### What to work on
Reproduce all of the data below word for word, leaving the pictures out of your copy.

*** Extracted information ***

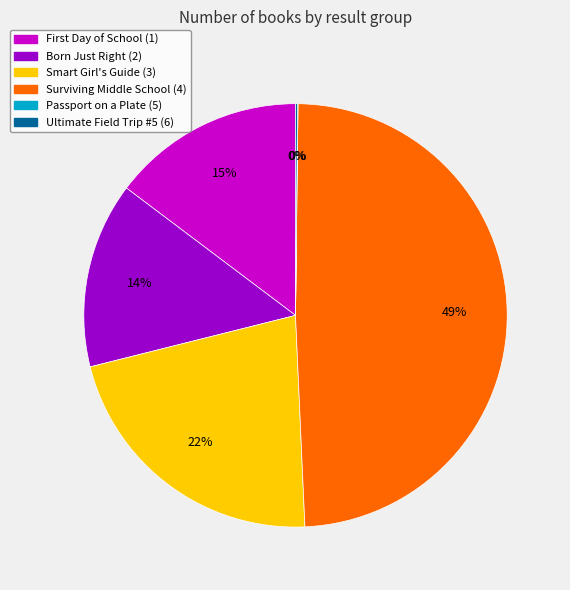

Which category has the biggest portion of the pie?

Surviving Middle School (4)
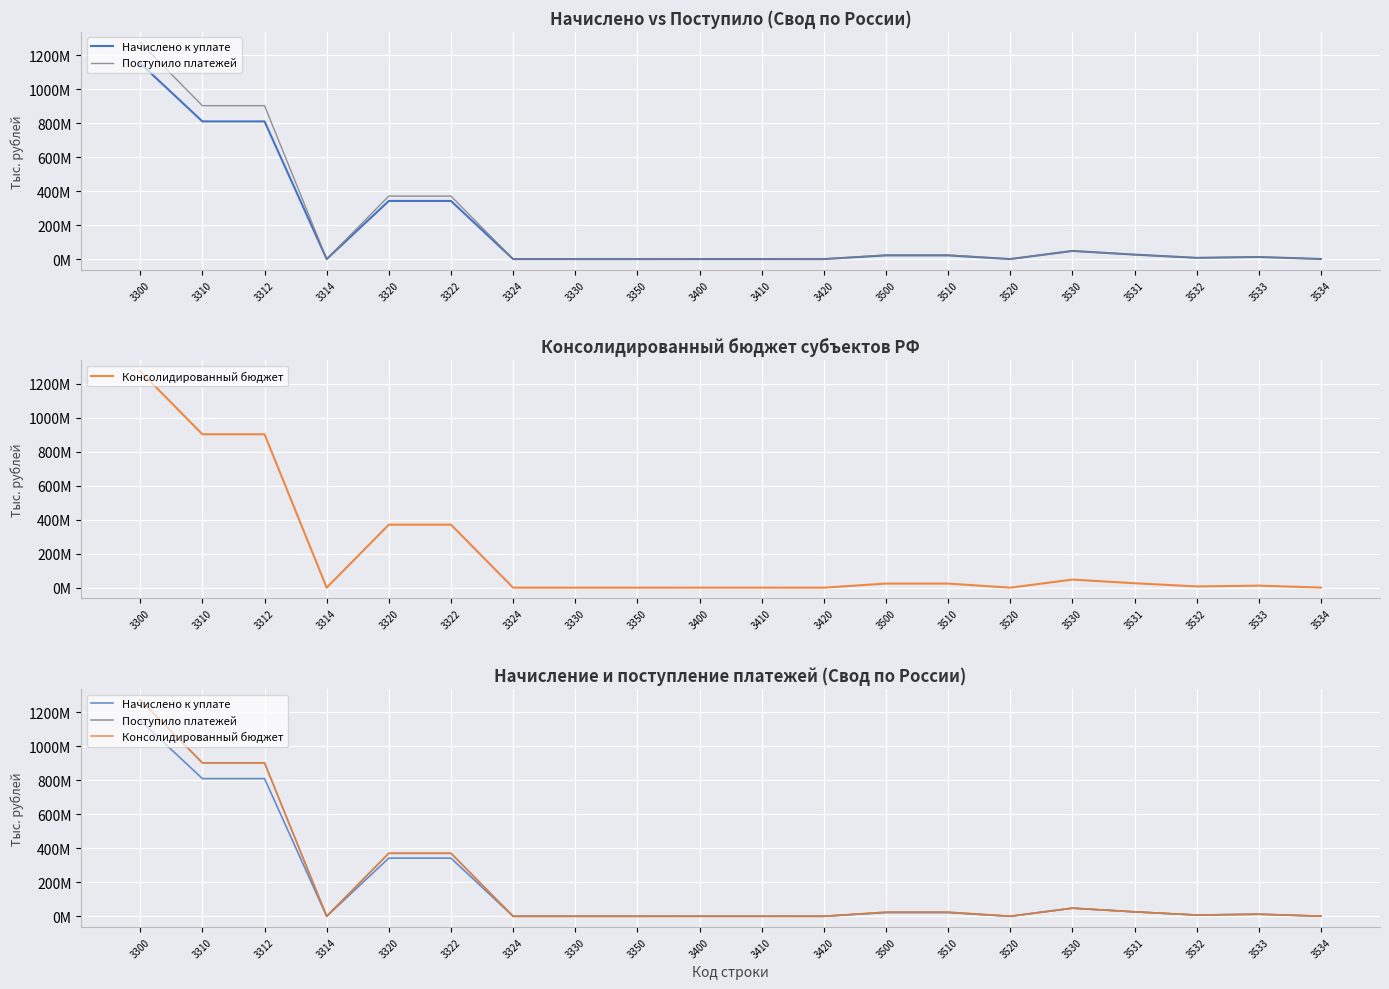

What is the average value of the Поступило платежей series?

198001652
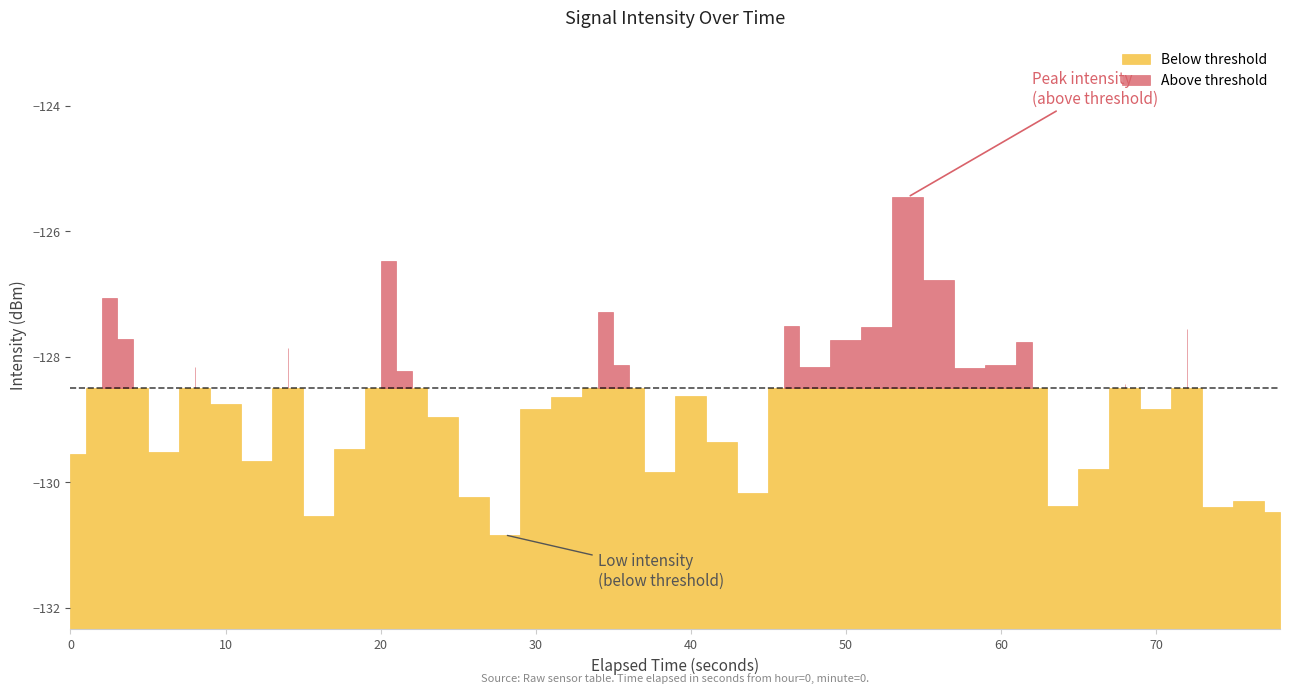

What is the smallest value displayed?

-130.8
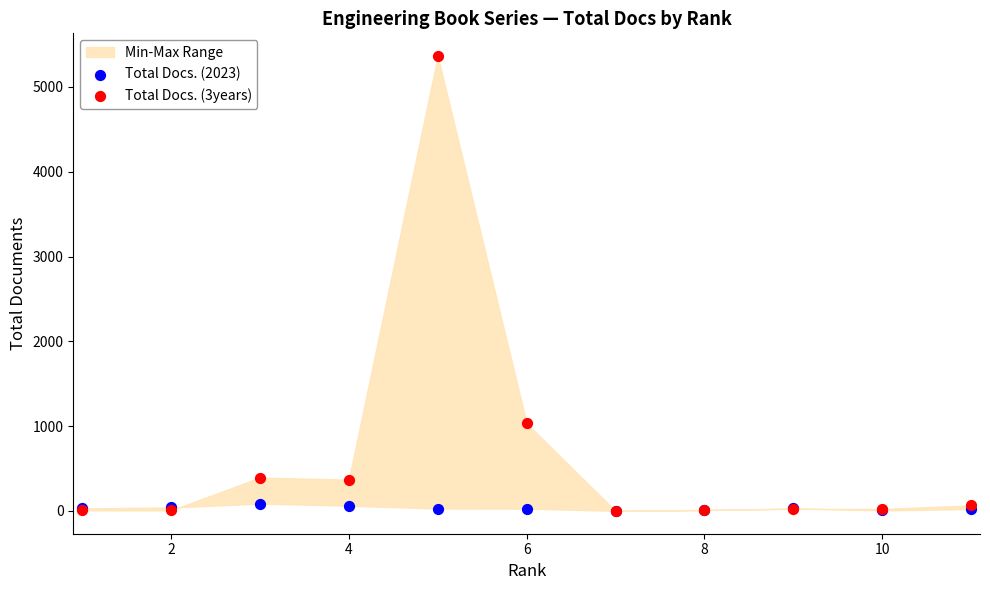

Across all series, what Y value is closest to 2681?

1032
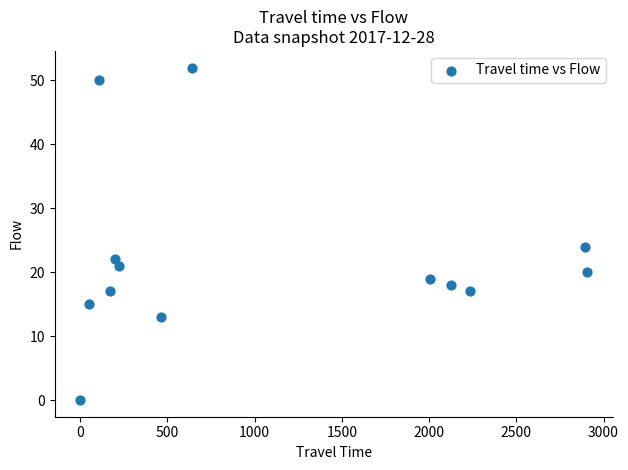

What is the range of Y values (max minus min)?

52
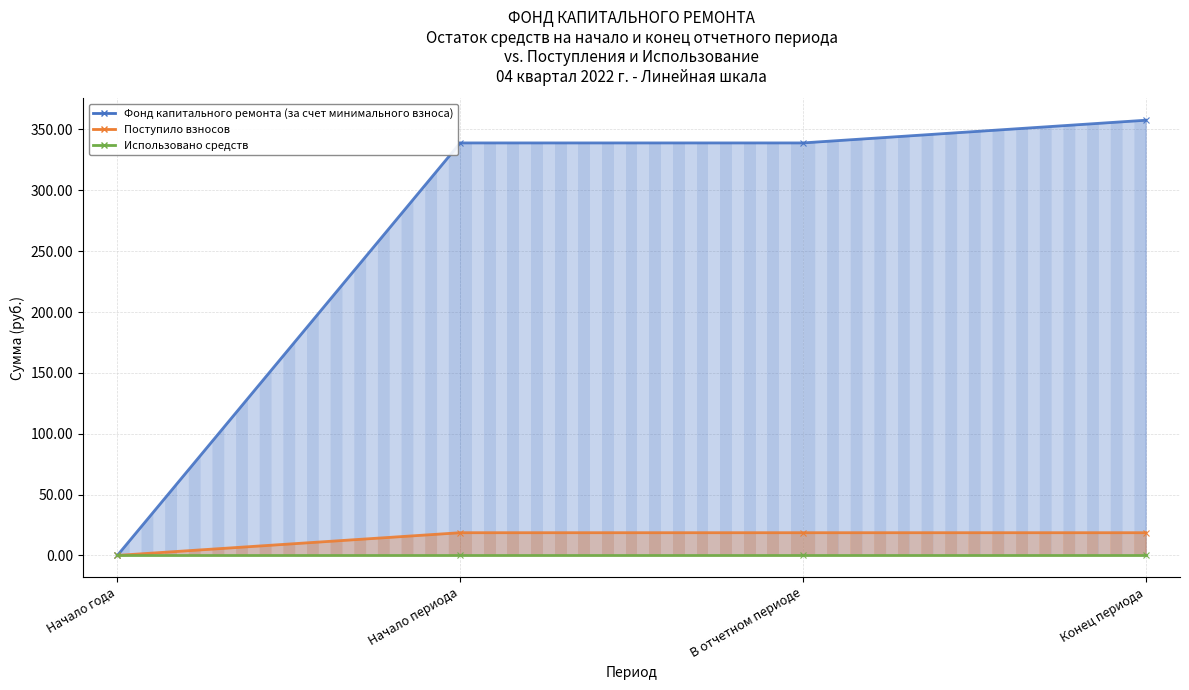

At which label does Фонд капитального ремонта (за счет минимального взноса) reach its minimum?

Начало года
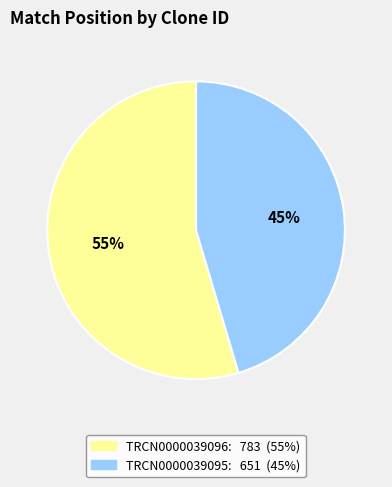

To the nearest percent, what portion does TRCN0000039096 represent?

55%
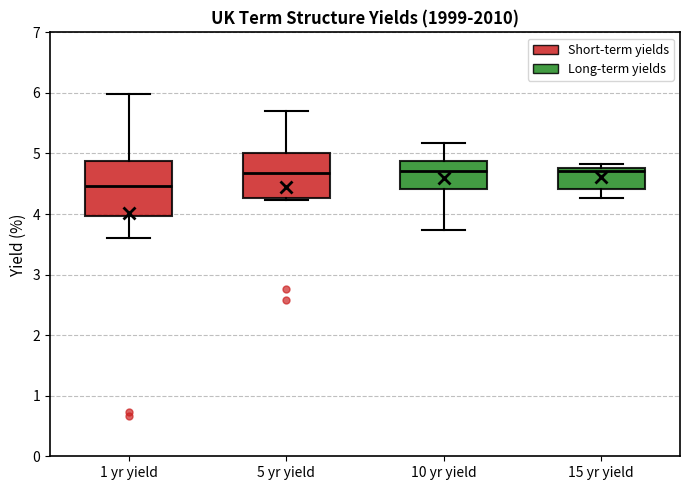

Reading left to right, read every box against the y-axis: the position of its median line, the range the box covers, and the ends of its whiskers. The values are not printed on the chart, so give them approximately, as read against the axis.

1 yr yield: median 4.5, box 4.0 to 4.9, whiskers 3.6 to 6.0
5 yr yield: median 4.7, box 4.3 to 5.0, whiskers 4.2 to 5.7
10 yr yield: median 4.7, box 4.4 to 4.9, whiskers 3.7 to 5.2
15 yr yield: median 4.7, box 4.4 to 4.8, whiskers 4.3 to 4.8 (just above the box's upper edge)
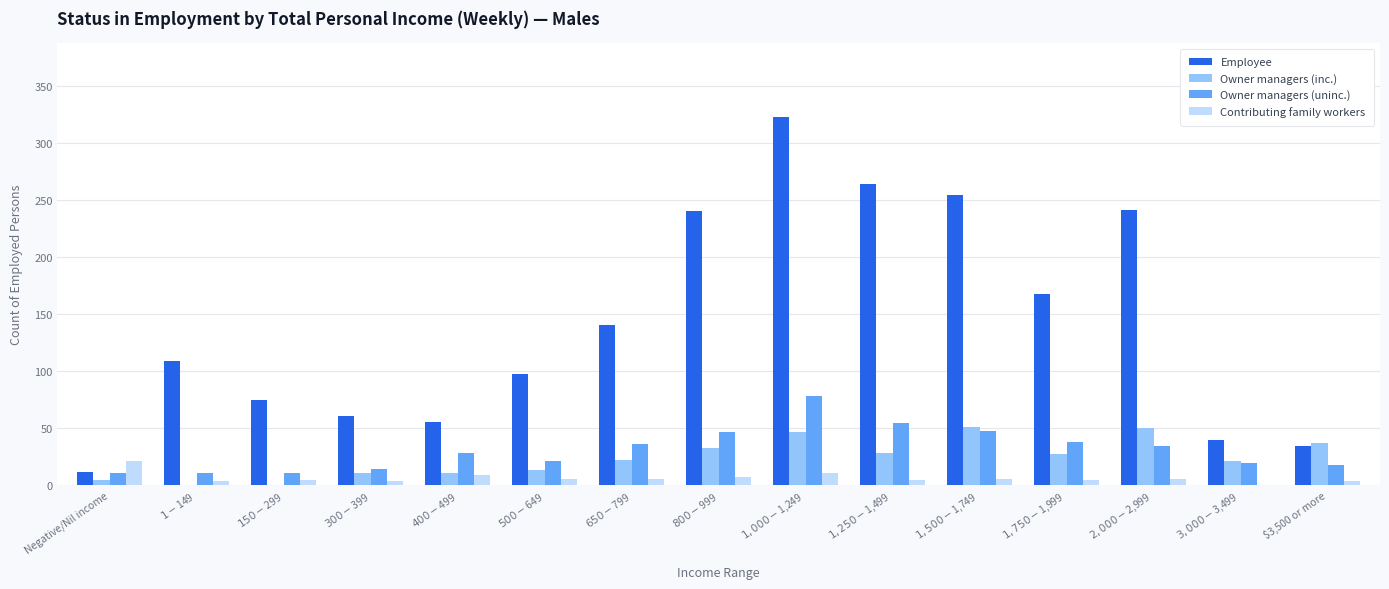

What is the maximum value for Contributing family workers?

21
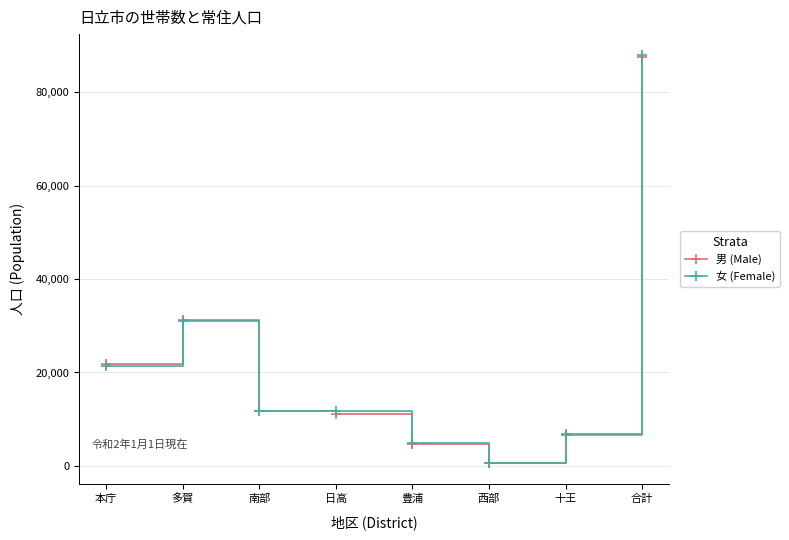

Is it true that 男 (Male) equals 4595 at 豊浦?

True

*** End of Extracted information ***

### Final answer
Which category has the biggest portion of the pie?

Surviving Middle School (4)

What is the average value of the Поступило платежей series?

198001652

What is the smallest value displayed?

-130.8

Across all series, what Y value is closest to 2681?

1032

What is the range of Y values (max minus min)?

52

At which label does Фонд капитального ремонта (за счет минимального взноса) reach its minimum?

Начало года

To the nearest percent, what portion does TRCN0000039096 represent?

55%

Reading left to right, read every box against the y-axis: the position of its median line, the range the box covers, and the ends of its whiskers. The values are not printed on the chart, so give them approximately, as read against the axis.

1 yr yield: median 4.5, box 4.0 to 4.9, whiskers 3.6 to 6.0
5 yr yield: median 4.7, box 4.3 to 5.0, whiskers 4.2 to 5.7
10 yr yield: median 4.7, box 4.4 to 4.9, whiskers 3.7 to 5.2
15 yr yield: median 4.7, box 4.4 to 4.8, whiskers 4.3 to 4.8 (just above the box's upper edge)

What is the maximum value for Contributing family workers?

21

Is it true that 男 (Male) equals 4595 at 豊浦?

True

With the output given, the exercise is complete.